第47話 自暴自棄な推しを救い出せ!!

 日向は、鷹見とあんこの前でスマホを差し出した。

 その画面には、夜街からの最新のメッセージが表示されていた。


「……これが、昨晩届いた連絡です」


 文字は短く、しかし、明らかに切迫した雰囲気を持っていた。


《兄の死亡が確認されました》

《もう、全て終わらせるために、ダンディーズに乗り込みます》

《私が命を使ってでも、この闇を終わらせます》


 画面を見た瞬間、空気が凍った。


「……探していたお兄さんが亡くなっていると知って、自暴自棄になっているな」


 鷹見が淡々とつぶやいた。

 声の奥に、微かな焦りが滲んでいた。


 彼女は、視線をスマホからあんこ、そして日向へと移し、ゆっくりと口を開いた。


「夜街は、ダンディーズの暗殺組織に一人で乗り込み、そして――死のうとしている」


 しんと静まり返った会議室に、言葉が突き刺さった。


「もしかすると、自分の死と、これまで調査してきた性加害の記録や証言をセットにして、一種の“遺言記事”として世に出そうとしてるのかもしれない。

 少しでも社会に衝撃を与えるために」


 鷹見の言葉が終わるやいなや、あんこが立ち上がった。


「そんなこと、許さない」


 その声には、はっきりとした怒りがこもっていた。

 目の奥で燃える炎は、涙を含んでなお、消えることはなかった。


 あんこにとって、夜街という存在はただのVTuberではなかった。

 

 どれほどの孤独を救われたか。

 自分がいじめられて、母親に家に閉じ込められて、世界に居場所がないと思っていたとき、夜街の配信がどれだけの意味を持っていたか。

 

 そんな彼女が、今、希望を捨てるかのように死地へと向かおうとしている――それが、耐えられなかった。


「私、止めにいきます」


 その言葉は決意に満ちていた。
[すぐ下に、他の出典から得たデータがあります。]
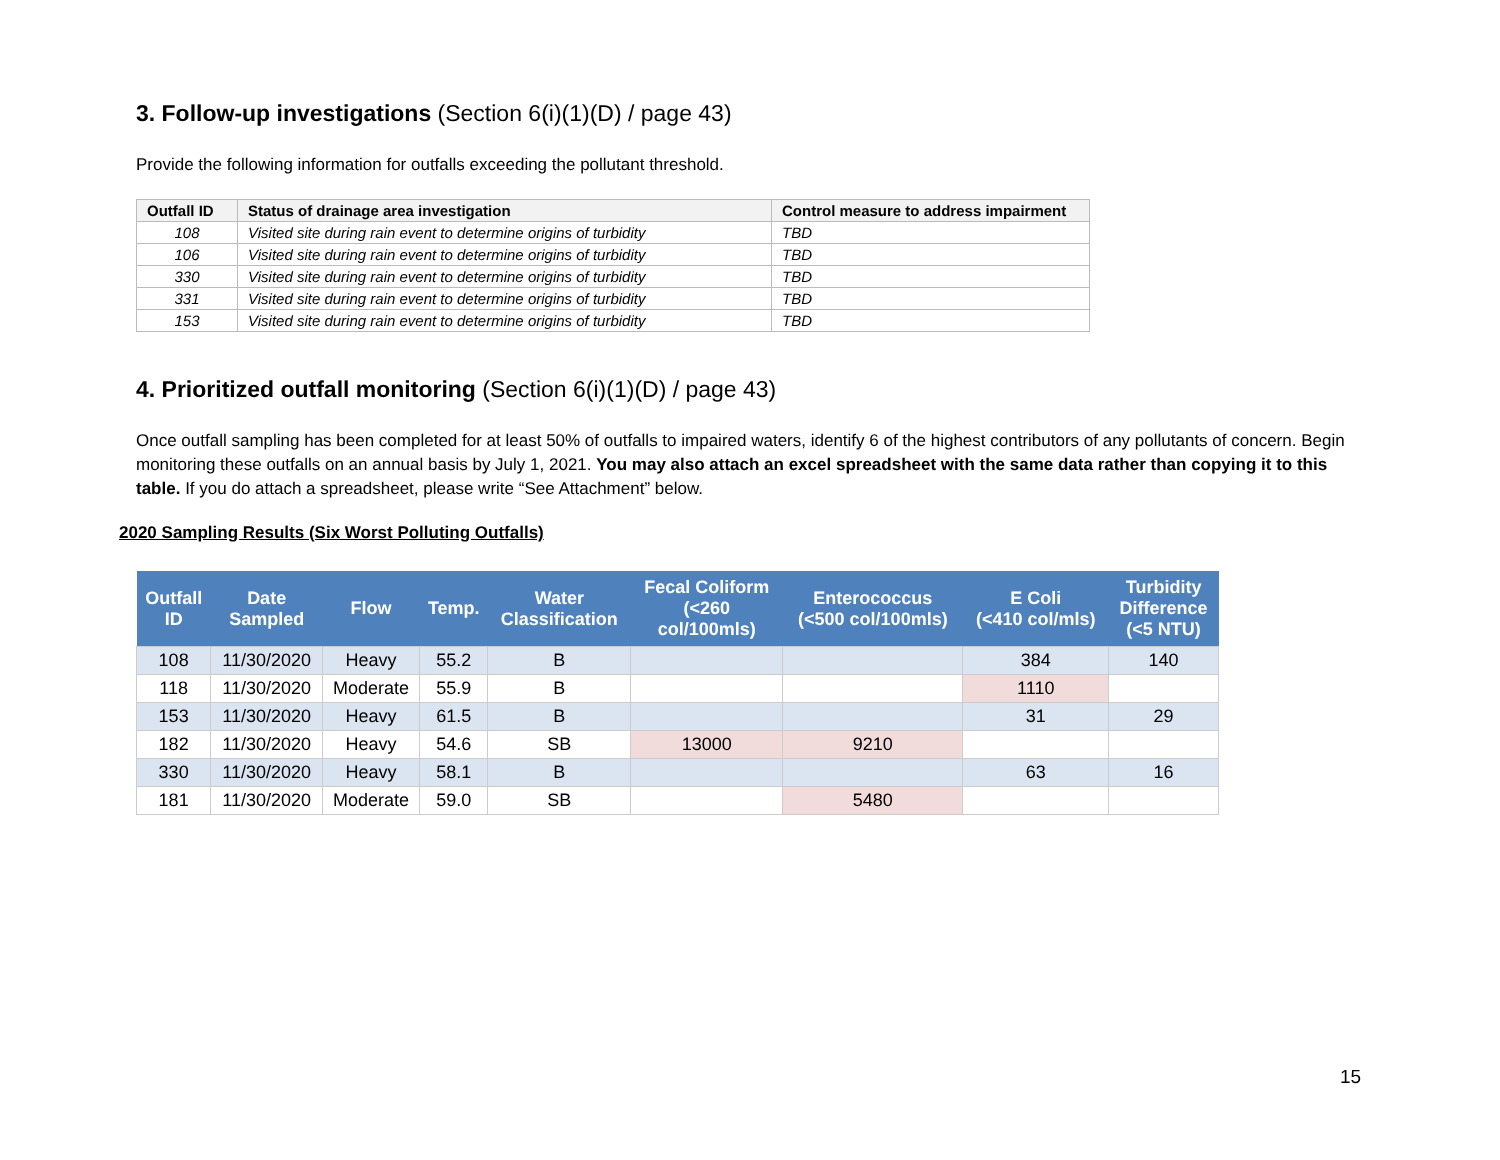3. Follow-up investigations (Section 6(i)(1)(D) / page 43)
Provide the following information for outfalls exceeding the pollutant threshold.
| Outfall ID | Status of drainage area investigation | Control measure to address impairment |
| --- | --- | --- |
| 108 | Visited site during rain event to determine origins of turbidity | TBD |
| 106 | Visited site during rain event to determine origins of turbidity | TBD |
| 330 | Visited site during rain event to determine origins of turbidity | TBD |
| 331 | Visited site during rain event to determine origins of turbidity | TBD |
| 153 | Visited site during rain event to determine origins of turbidity | TBD |
4. Prioritized outfall monitoring (Section 6(i)(1)(D) / page 43)
Once outfall sampling has been completed for at least 50% of outfalls to impaired waters, identify 6 of the highest contributors of any pollutants of concern. Begin monitoring these outfalls on an annual basis by July 1, 2021. You may also attach an excel spreadsheet with the same data rather than copying it to this table. If you do attach a spreadsheet, please write “See Attachment” below.
2020 Sampling Results (Six Worst Polluting Outfalls)
| Outfall ID | Date Sampled | Flow | Temp. | Water Classification | Fecal Coliform (<260 col/100mls) | Enterococcus (<500 col/100mls) | E Coli (<410 col/mls) | Turbidity Difference (<5 NTU) |
| --- | --- | --- | --- | --- | --- | --- | --- | --- |
| 108 | 11/30/2020 | Heavy | 55.2 | B | | | 384 | 140 |
| 118 | 11/30/2020 | Moderate | 55.9 | B | | | 1110 | |
| 153 | 11/30/2020 | Heavy | 61.5 | B | | | 31 | 29 |
| 182 | 11/30/2020 | Heavy | 54.6 | SB | 13000 | 9210 | | |
| 330 | 11/30/2020 | Heavy | 58.1 | B | | | 63 | 16 |
| 181 | 11/30/2020 | Moderate | 59.0 | SB | | 5480 | | |
15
だが――


「待って」


 鷹見の鋭い声があんこの背を止めた。


「あなたが一人で行って、止められると思うの?」


 まっすぐに問いかける鷹見の視線は、あんこを試しているようでもあった。


 しかし、あんこは食い下がらなかった。


「だからって、ここで指をくわえて待ってろっていうんですか?」


 目と目がぶつかった。

 沈黙が落ちたその瞬間、会議室の空気はぴんと張り詰めていた。


 そんな中、鷹見は、にやりと口角を上げた。


「……ここは暗殺事務所。

 今、あなたがニジライブから、うち――火影に移籍するなら、あなたを全力でサポートできるわ」


 その言葉に、あんこは思わず眉をひそめた。


「はあ!? 今そんな話、してる場合じゃ――」


 怒鳴りかけたが、口をつぐんだ。

 自分の感情とは裏腹に、理性の部分がその言葉を捉えていた。


 ――一人で行っても、無理だ。

 夜街は、命を賭ける覚悟で動いている。

 しかも相手は、ダンディーズの裏側――芸能界最大大手と結びついた暗殺組織。

 正面からぶつかれば、返り討ちにされるのは目に見えていた。


「……クソ、わかりましたよ!!」


 頭をかきむしりながら、あんこは鷹見が差し出してきた移籍契約書に目を通した。

 数行目を走らせただけで、もはや意味を取るのも面倒になり、

「ああぁぁぁあ!もう、わかった!」

と叫びながら、ペンを取り、勢いよくサインをした。


 サインが終わるのを確認すると、鷹見の口元はさらに深く吊り上がった。


「ようこそ、火影へ」


 指を鳴らす――パチン、と乾いた音が室内に響いたその直後だった。

 奥のドアが次々に開かれ、スーツ姿の男女が一斉に会議室へと流れ込んできた。


 数は優に二十を超える。

 一部は明らかに戦闘訓練を積んでいる肉体、また一部は軽装備に背負ったナイフ、銃、変装用の道具類――。


 さらには、かつて“しろさぎ高校”に所属していた、異形の雰囲気をまとった元暗殺者たちまで含まれていた。


 その異様な光景に、日向が目を丸くした。


「こんな……人数が……」


 鷹見は振り返り、あんこを見つめた。


「あなたの暗殺者としての特技は?」


 その問いに、あんこは数秒考えたのち、静かに答えた。


「気配を消しての……侵入、ですかね」


「いいわね」


 鷹見は満足げにうなずき、すぐさま手帳を開いた。


「すぐに作戦を立てる。あなたはその間に、装備と心の準備をして」


 あんこは、深く、強くうなずいた。

 あんこは深呼吸をして、気合いを入れ直した。